## Data segment
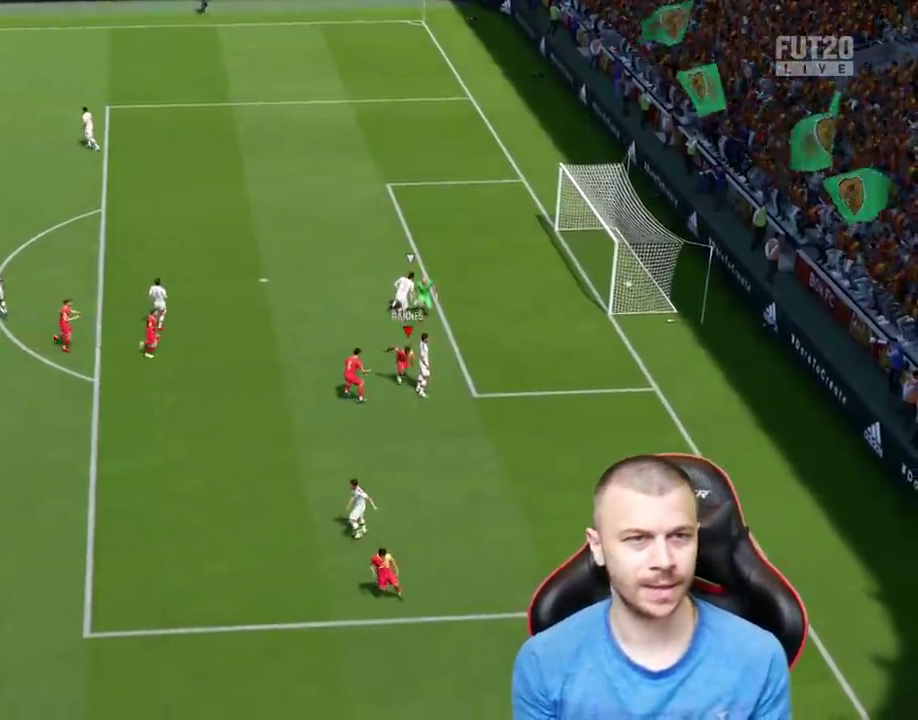
Gameplay with a controller (PlayStation layout); each line is a JSON object with the inputs held at the frame after it. "events" lists button and stick changes between this image and that frame as [ms after this image, input, new state], when the widget could be followed in between.
{"buttons": [], "left_stick": "center", "right_stick": "center", "events": [[17, "L1", "up"], [17, "R2", "up"]]}
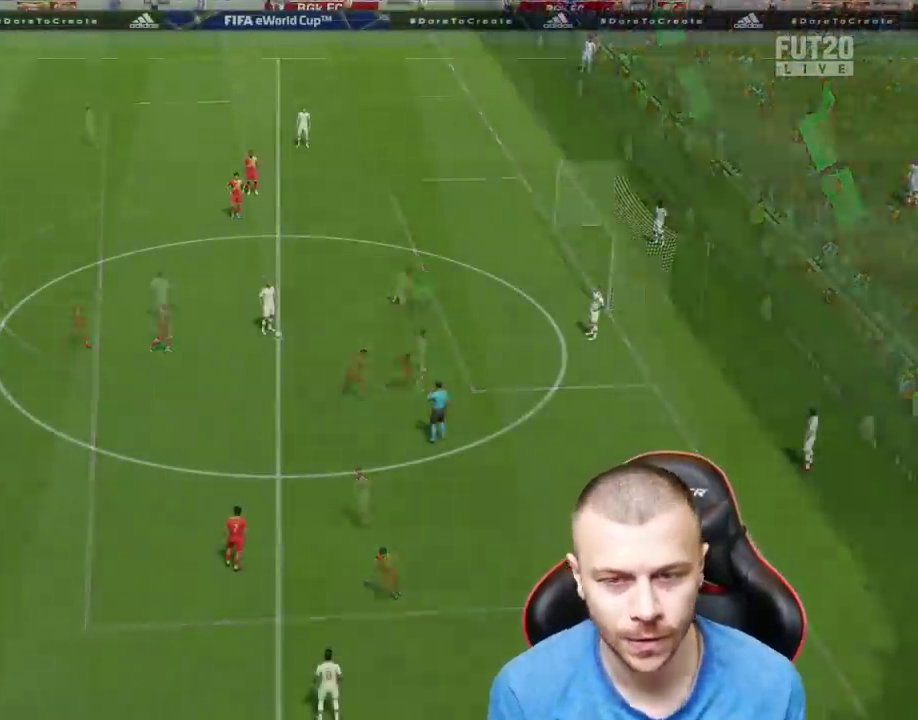
{"buttons": [], "left_stick": "center", "right_stick": "center", "events": []}
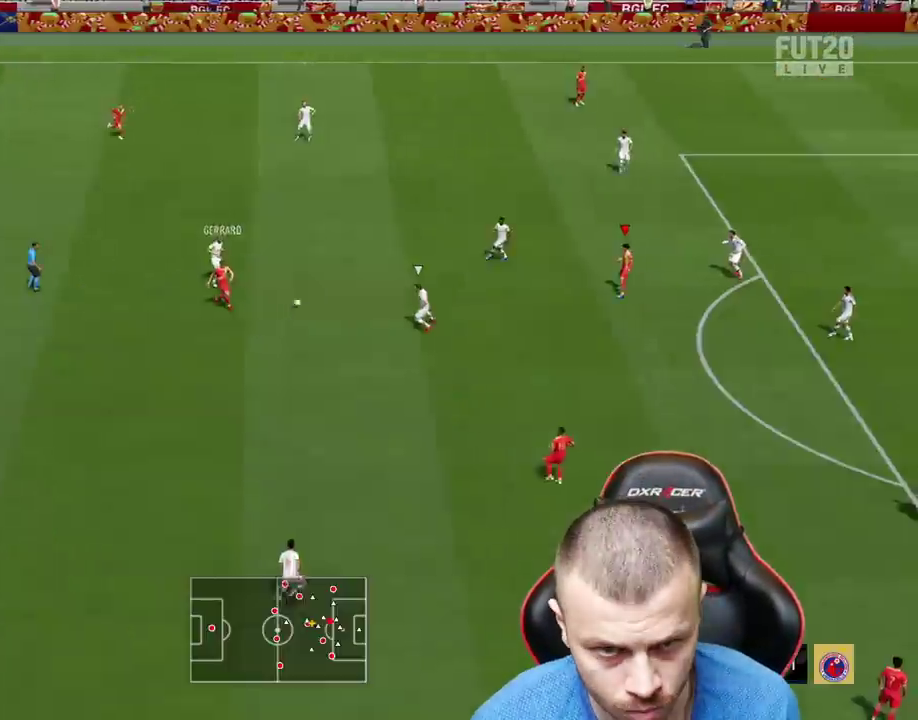
{"buttons": ["L3"], "left_stick": "down", "right_stick": "center", "events": [[17, "left_stick", "down-right"], [284, "CROSS", "down"], [300, "L3", "down"], [317, "left_stick", "down"], [434, "CROSS", "up"]]}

## The problem
In the listing above, how many of the lines include "center"? Give only the figure.

## Your response
3